Archives

NOAA, National Archives team up with citizen-scientists to reconstruct historical climate of the Arctic

A page from the log book of the US Navy steamer Bear, June 22, 1884. The Bear's logs are included in the Old Weather-Arctic citizen science project. (Credit: National Archives.)

Before there were satellites or weather data transmitters or computer databases, there were Arctic sea voyages and sailors dutifully recording weather observations in ship logs. Now a new crowdsourcing effort could soon make a wealth of weather data from these ship logs available to climate scientists worldwide.
NOAA, National Archives and Records Administration, Zooniverse — a citizen science web portal — and other partners are seeking volunteers to transcribe a newly digitized set of ship logs dating to 1850. The ship logs, preserved by NARA, are from U.S. Navy, Coast Guard and Revenue Cutter voyages in the Arctic between 1850 and the World War II era.

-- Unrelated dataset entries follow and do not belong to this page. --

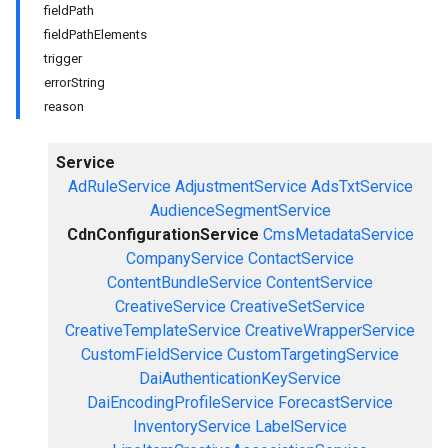
fieldPath
fieldPathElements
trigger
errorString
reason
Service
AdRuleService
AdjustmentService
AdsTxtService
AudienceSegmentService
CdnConfigurationService
CmsMetadataService
CompanyService
ContactService
ContentBundleService
ContentService
CreativeService
CreativeSetService
CreativeTemplateService
CreativeWrapperService
CustomFieldService
CustomTargetingService
DaiAuthenticationKeyService
DaiEncodingProfileService
ForecastService
InventoryService
LabelService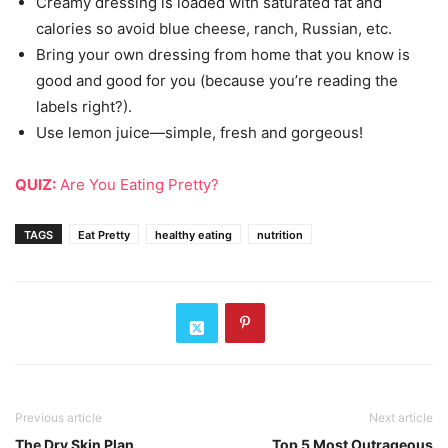
Creamy dressing is loaded with saturated fat and
calories so avoid blue cheese, ranch, Russian, etc.
Bring your own dressing from home that you know is
good and good for you (because you’re reading the
labels right?).
Use lemon juice—simple, fresh and gorgeous!
QUIZ:
Are You Eating Pretty?
TAGS
Eat Pretty
healthy eating
nutrition
Previous article
Next article
The Dry Skin Plan
Top 5 Most Outrageous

“We hope to unlock millions of weather, sea ice and other environmental observations which are recorded in these documents,” said NOAA Administrator Jane Lubchenco, Ph.D. “These observations represent one of the largest and most underutilized collections of meteorological and marine environmental data in existence. Once converted into digital formats, new analyses of these data will help provide new insights.”

Organizers hope to enlist thousands of volunteers to transcribe scanned copies of logbook pages via the Old Weather project – www.oldweather.org. The principal aim of the project is to improve understanding of global climate, but the information recorded in these logbooks will also appeal to a wide array of scientists from other fields – historians of many specialties, genealogists, as well as current members and veterans of the U.S. Navy and Coast Guard.